Type out all the records word for word. Any pictures are to be left out.

=== Begin Enclosure ===

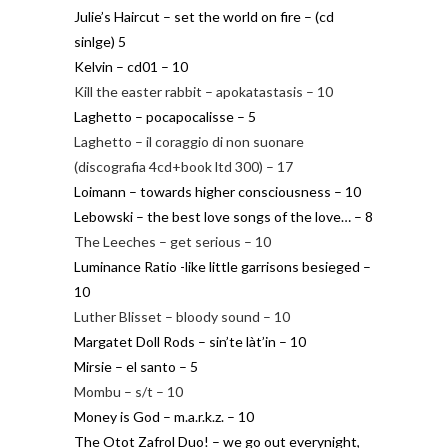
Julie’s Haircut – set the world on fire – (cd
sinlge) 5
Kelvin – cd01 – 10
Kill the easter rabbit – apokatastasis – 10
Laghetto – pocapocalisse – 5
Laghetto – il coraggio di non suonare
(discografia 4cd+book ltd 300) – 17
Loimann – towards higher consciousness – 10
Lebowski – the best love songs of the love… – 8
The Leeches – get serious – 10
Luminance Ratio -like little garrisons besieged –
10
Luther Blisset – bloody sound – 10
Margatet Doll Rods – sin’te làt’in – 10
Mirsie – el santo – 5
Mombu – s/t – 10
Money is God – m.a.r.k.z. – 10
The Otot Zafrol Duo! – we go out everynight,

=== End Enclosure ===

* _Task response_:
Julie’s Haircut – set the world on fire – (cd
sinlge) 5
Kelvin – cd01 – 10
Kill the easter rabbit – apokatastasis – 10
Laghetto – pocapocalisse – 5
Laghetto – il coraggio di non suonare
(discografia 4cd+book ltd 300) – 17
Loimann – towards higher consciousness – 10
Lebowski – the best love songs of the love… – 8
The Leeches – get serious – 10
Luminance Ratio -like little garrisons besieged –
10
Luther Blisset – bloody sound – 10
Margatet Doll Rods – sin’te làt’in – 10
Mirsie – el santo – 5
Mombu – s/t – 10
Money is God – m.a.r.k.z. – 10
The Otot Zafrol Duo! – we go out everynight,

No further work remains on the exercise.